In Northern Ireland there has been a review of the use of the Delivering Care Staffing Policy (2014). Redeployment of existing staff along with changes made by the Nursing and Midwifery Council to allow temporary registration of nurses and midwives who have recently left the register and deployment of a range of nursing and midwifery students to clinical areas to complete elements of their undergraduate programmes, will add to the workforce.

This will mean however, that many teams in service settings will have members who are unfamiliar with for example: the model of nursing or midwifery; the usual range of nursing and midwifery interventions and treatments; medications and fluid management regimens normally used.

This sudden influx of staff may require a change to how additional staff are allocated and how nursing or midwifery practice is organised in any particular clinical setting.

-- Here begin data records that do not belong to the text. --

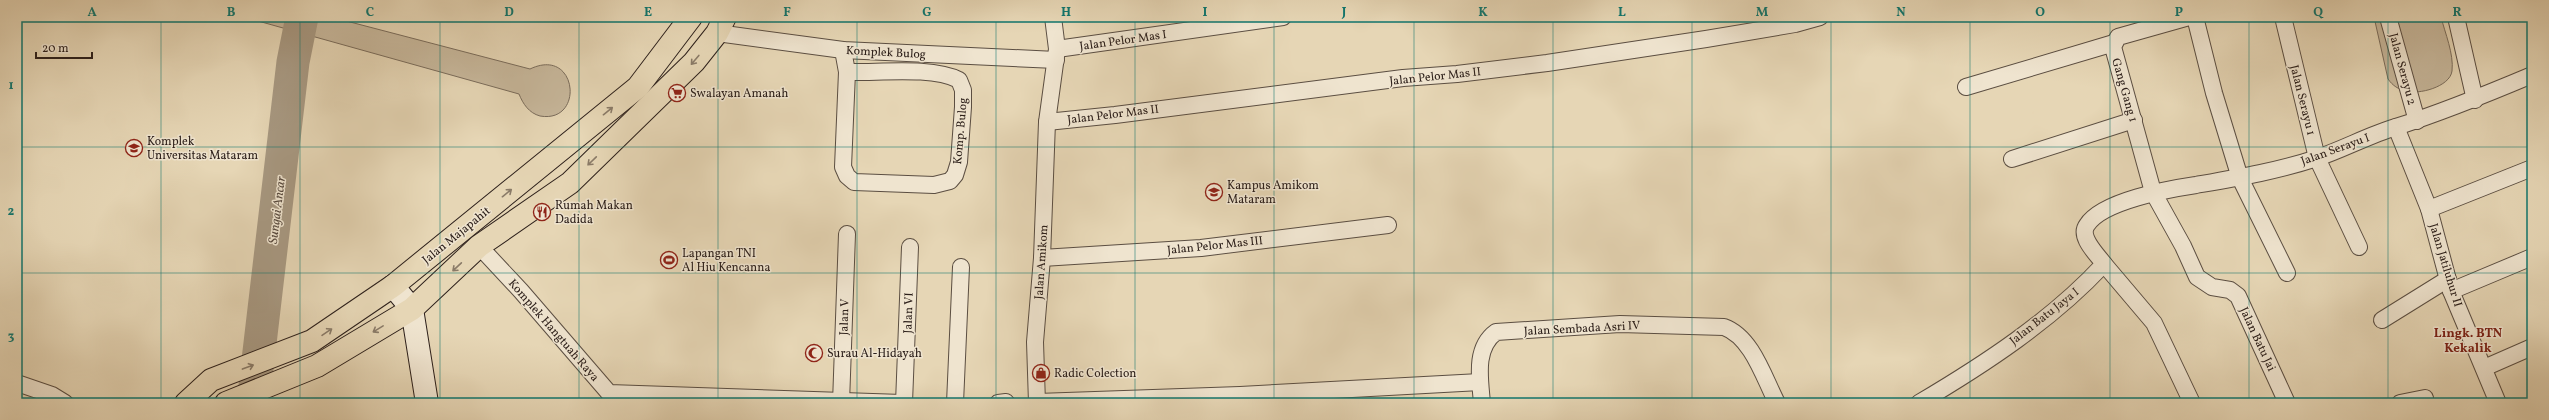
<svg xmlns="http://www.w3.org/2000/svg" width="2549" height="420" font-family="Vollkorn,serif">
<style>
.green{fill:#c7b79b;stroke:#7a6c5b}
.lines{fill:none;stroke-linecap:round;stroke-linejoin:round}
.river{stroke:#a79881;stroke-width:33}
.street-casing{stroke:#5b4e42;stroke-width:18}
.secondary-casing{stroke:#2d201b;stroke-width:24}
.primary-casing{stroke:#2d201b;stroke-width:24}
.street{stroke:#efe4cf;stroke-width:16}
.secondary{stroke:#efe4cf;stroke-width:22}
.primary{stroke:#e6d6b5;stroke-width:22}
.oneway{stroke:#8a7b68}
.grid{fill:none;stroke:#0f766e;stroke-width:1;stroke-opacity:0.55}
.labels{text-anchor:middle;stroke-width:3;stroke-linejoin:round;paint-order:stroke}
.street-label{font-size:12px;fill:#2d201b;stroke:#efe4cf}
.poi-label{font-size:12px;fill:#2d201b;stroke:#efe4cf;text-anchor:start}
.water-label{font-size:13px;font-style:italic;fill:#584a3f;stroke:#efe4cf}
.neighbourhood-label{font-size:13px;font-weight:bold;fill:#7a1f14;stroke:#efe4cf}
.neatline{fill:none;stroke:#0f766e;stroke-width:1.5}
.grid-label{font-size:13px;text-anchor:middle;font-weight:bold;fill:#0f766e}
</style>
<rect width="100%" height="100%" fill="#e6d6b5"/>
<filter id="stains"><feTurbulence type="fractalNoise" baseFrequency=".005" numOctaves="4"/><feColorMatrix values="0 0 0 0 .2 0 0 0 0 .09 0 0 0 0 .02 0 0 0 .5 -.17"/></filter>
<radialGradient id="worn" r=".72"><stop offset=".6" stop-color="#630" stop-opacity="0"/><stop offset="1" stop-color="#630" stop-opacity=".3"/></radialGradient>
<g class="green">
<path d="M256 17H331L530 69C578 46 585 124 540 116 529 113 523 104 519 94L258 21Z"/>
<path d="M2374 17H2441C2445 33 2454 54 2452 71 2450 87 2418 95 2406 91 2398 89 2393 86 2388 79Z"/>
</g>
<g class="lines">
<path class="river" d="M253 403 293 62 302 17"/>
<g class="street-casing">
<g id="street">
<path d="M2189 17 2118 37 2113 47 2153 192 2183 246 2197 277 2212 287 2230 290 2238 296 2287 403"/>
<path d="M2195 17 2214 93 2240 178 2287 273"/>
<path d="M2283 17 2317 158 2359 247"/>
<path d="M2388 17 2417 121"/>
<path d="M2456 17 2475 100"/>
<path d="M717 33 843 50 1056 60"/>
<path d="M1057 49 1283 17"/>
<path d="M843 50 847 72 843 167 847 176 854 182 934 185 950 181 955 175 959 162 963 107V90L959 80C932 66 878 73 847 72"/>
<path d="M1966 87 2114 43"/>
<path d="M1047 122 1115 115 1403 78 1457 74 1547 63 1706 39 1795 24 1820 17"/>
<path d="M2396 127 2429 209 2451 291 2498 403"/>
<path d="M2012 159 2134 120"/>
<path d="M2429 209 2532 168"/>
<path d="M479 246 521 291 609 393 902 403"/>
<path d="M1042 258 1201 248 1388 225"/>
<path d="M2104 264 2154 323 2192 403"/>
<path d="M2451 291 2532 257"/>
<path d="M2382 320 2448 279"/>
<path d="M2484 368 2532 347"/>
<path d="M17 383 52 395 65 403"/>
<path d="M1037 402 1240 395 1480 382"/>
<path d="M841 403 847 234"/>
<path d="M904 403 910 247"/>
<path d="M955 403 961 267"/>
<path d="M998 403 1006 402"/>
<path d="M1037 403 1035 342 1042 258 1047 122 1057 49 1053 17"/>
<path d="M1482 403C1480 379 1474 348 1496 332L1620 324 1724 327C1752 337 1764 378 1777 403"/>
<path d="M1919 403C1985 364 2052 320 2104 264 2097 254 2078 237 2087 225 2102 201 2169 189 2196 185 2236 178 2278 171 2317 158 2344 149 2369 135 2396 127 2443 112 2487 94 2532 75"/>
<path d="M2400 403 2425 398"/>
</g>
</g>
<g class="secondary-casing">
<path id="secondary" d="M393 286 412 309 427 403"/>
</g>
<g class="primary-casing">
<g id="primary">
<path d="M186 403 211 380 312 341 393 286 638 87 691 17"/>
<path d="M226 403 317 366 412 309 479 246 570 183 694 62 717 33 725 17"/>
</g>
</g>
<use href="#street" class="street"/>
<use href="#secondary" class="secondary"/>
<use href="#primary" class="primary"/>
</g>
<defs><path id="oneway-shaft" d="M-6 0H5M1.5-3L5.5 0L1.5 3" fill="none" stroke-width="1.6" stroke-linecap="round" stroke-linejoin="round"/></defs>
<g class="oneway">
<use href="#oneway-shaft" transform="translate(695 60) rotate(130)"/>
<use href="#oneway-shaft" transform="translate(608 111) rotate(-39)"/>
<use href="#oneway-shaft" transform="translate(592 161) rotate(136)"/>
<use href="#oneway-shaft" transform="translate(507 193) rotate(-39)"/>
<use href="#oneway-shaft" transform="translate(457 267) rotate(137)"/>
<use href="#oneway-shaft" transform="translate(378 329) rotate(149)"/>
<use href="#oneway-shaft" transform="translate(327 332) rotate(-34)"/>
<use href="#oneway-shaft" transform="translate(248 367) rotate(-20)"/>
</g>
<path class="grid" d="M161 17V403M300 17V403M440 17V403M579 17V403M718 17V403M857 17V403M996 17V403M1135 17V403M1274 17V403M1414 17V403M1553 17V403M1692 17V403M1831 17V403M1970 17V403M2110 17V403M2249 17V403M2388 17V403M17 147H2532M17 273H2532"/>
<defs>
<g id="supermarket-ring" transform="scale(0.9)"><circle r="9.5" fill="#efe4cf" stroke="#8f2418" stroke-width="1.5"/><path d="M-6-5.5h2.5l.6 2H6L4.5 2H-2.5L-4.4-4H-6ZM-1.5 3.2a1.3 1.3 0 1 0 .1 0ZM3 3.2a1.3 1.3 0 1 0 .1 0Z" fill="#8f2418"/></g>
<g id="university-ring" transform="scale(0.9)"><circle r="9.5" fill="#efe4cf" stroke="#8f2418" stroke-width="1.5"/><path d="M0-5L7-2L0 1L-7-2ZM-4 1L0 2.5L4 1V4Q0 6-4 4Z" fill="#8f2418"/></g>
<g id="restaurant-ring" transform="scale(0.9)"><circle r="9.5" fill="#efe4cf" stroke="#8f2418" stroke-width="1.5"/><path d="M-5-6h1v4h1v-4h1v4h1v-4h1v5L-1.5 .5V6h-2V.5L-5-1ZM5-6V6H3V1.5H1.5Q1.5-4 5-6Z" fill="#8f2418"/></g>
<g id="stadium-ring" transform="scale(0.9)"><circle r="9.5" fill="#efe4cf" stroke="#8f2418" stroke-width="1.5"/><path d="M0-5a6.5 5 0 1 0 0 10a6.5 5 0 1 0 0-10ZM-3.5-1.8h7v3.6h-7Z" fill="#8f2418"/></g>
<g id="mosque-ring" transform="scale(0.9)"><circle r="9.5" fill="#efe4cf" stroke="#8f2418" stroke-width="1.5"/><path d="M3.5-4.9A6 6 0 1 0 3.5 4.9A5 5 0 1 1 3.5-4.9Z" fill="#8f2418"/></g>
<g id="shop-ring" transform="scale(0.9)"><circle r="9.5" fill="#efe4cf" stroke="#8f2418" stroke-width="1.5"/><path d="M-5-2.5h2.3a2.7 3.5 0 0 1 5.4 0H5L5.5 6h-11ZM-1.5-2.5h3a1.5 2.3 0 0 0-3 0Z" fill="#8f2418"/></g>
</defs>
<g fill-rule="evenodd">
<use href="#supermarket-ring" x="677" y="93"/>
<use href="#university-ring" x="134" y="148"/>
<use href="#university-ring" x="1214" y="192"/>
<use href="#restaurant-ring" x="542" y="212"/>
<use href="#stadium-ring" x="669" y="260"/>
<use href="#mosque-ring" x="814" y="353"/>
<use href="#shop-ring" x="1041" y="373"/>
</g>
<g class="labels">
<g class="street-label">
<text transform="translate(1123 40) rotate(-8)" y="4">Jalan Pelor Mas I</text>
<text transform="translate(886 52) rotate(3)" y="4">Komplek Bulog</text>
<text transform="translate(2403 69) rotate(75)" y="4">Jalan Serayu 2</text>
<text transform="translate(1435 76) rotate(-6)" y="4">Jalan Pelor Mas II</text>
<text transform="translate(2125 90) rotate(74)" y="4">Gang Gang 1</text>
<text transform="translate(2303 100) rotate(76)" y="4">Jalan Serayu 1</text>
<text transform="translate(1113 114) rotate(-7)" y="4">Jalan Pelor Mas II</text>
<text transform="translate(960 131) rotate(-85)" y="4">Komp. Bulog</text>
<text transform="translate(2335 149) rotate(-20)" y="4">Jalan Serayu I</text>
<text transform="translate(456 235) rotate(-39)" y="4">Jalan Majapahit</text>
<text transform="translate(1215 245) rotate(-6)" y="4">Jalan Pelor Mas III</text>
<text transform="translate(1041 262) rotate(-86)" y="4">Jalan Amikom</text>
<text transform="translate(2446 265) rotate(73)" y="4">Jalan Jatiluhur II</text>
<text transform="translate(908 313) rotate(-88)" y="4">Jalan VI</text>
<text transform="translate(2044 316) rotate(-38)" y="4">Jalan Batu Jaya I</text>
<text transform="translate(844 317) rotate(-88)" y="4">Jalan V</text>
<text transform="translate(1582 328) rotate(-3)" y="4">Jalan Sembada Asri IV</text>
<text transform="translate(554 330) rotate(49)" y="4">Komplek Hangtuah Raya</text>
<text transform="translate(2258 339) rotate(65)" y="4">Jalan Batu Jai</text>
</g>
<g class="poi-label">
<text x="690" y="97">Swalayan Amanah</text>
<text x="147" y="145">Komplek<tspan x="147" dy="14">Universitas Mataram</tspan></text>
<text x="1227" y="189">Kampus Amikom<tspan x="1227" dy="14">Mataram</tspan></text>
<text x="555" y="209">Rumah Makan<tspan x="555" dy="14">Dadida</tspan></text>
<text x="682" y="257">Lapangan TNI<tspan x="682" dy="14">Al Hiu Kencanna</tspan></text>
<text x="827" y="357">Surau Al-Hidayah</text>
<text x="1054" y="377">Radic Colection</text>
</g>
<g class="water-label">
<text transform="translate(276 210) rotate(-83)" y="5">Sungai Ancar</text>
</g>
<g class="neighbourhood-label">
<text x="2468" y="337">Lingk. BTN<tspan x="2468" dy="15">Kekalik</tspan></text>
</g>
</g>
<rect width="2549" height="420" fill="none" stroke="#e6d6b5" stroke-width="44"/>
<path d="M36 52v6h56v-6" fill="none" stroke="#2d201b" stroke-width="2"/>
<text x="42" y="52" font-size="12" fill="#2d201b" stroke="#efe4cf" stroke-width="3" paint-order="stroke">20 m</text>
<rect x="22" y="22" width="2505" height="376" class="neatline"/>
<g class="grid-label">
<text x="92" y="16">A</text>
<text x="231" y="16">B</text>
<text x="370" y="16">C</text>
<text x="509" y="16">D</text>
<text x="648" y="16">E</text>
<text x="787" y="16">F</text>
<text x="927" y="16">G</text>
<text x="1066" y="16">H</text>
<text x="1205" y="16">I</text>
<text x="1344" y="16">J</text>
<text x="1483" y="16">K</text>
<text x="1622" y="16">L</text>
<text x="1762" y="16">M</text>
<text x="1901" y="16">N</text>
<text x="2040" y="16">O</text>
<text x="2179" y="16">P</text>
<text x="2318" y="16">Q</text>
<text x="2457" y="16">R</text>
<text x="11" y="89">1</text>
<text x="11" y="215">2</text>
<text x="11" y="340">3</text>
</g>
<rect width="100%" height="100%" filter="url(#stains)"/>
<rect width="100%" height="100%" fill="url(#worn)"/>
</svg>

Evidence suggests that consistently redeploying temporary staff to specific areas reduces burnout and supports patient safety. The reasons why are varied however clear themes include:

  • Familiarity with the environment
  • Staff perceptions of environmental uncertainty
  • Registered nurse (RN) role substitution – namely, that RNs are not substituted for non-registered staff.

For additional information specific to particular care settings e.g. Private Nursing Homes, please see below.

  • Additional Information

    The British Geriatrics Society has published a good practice guide on managing COVID-19 in care homes for older people. It contains prompts to help staff consider the elements that may be of particular challenge in these environments.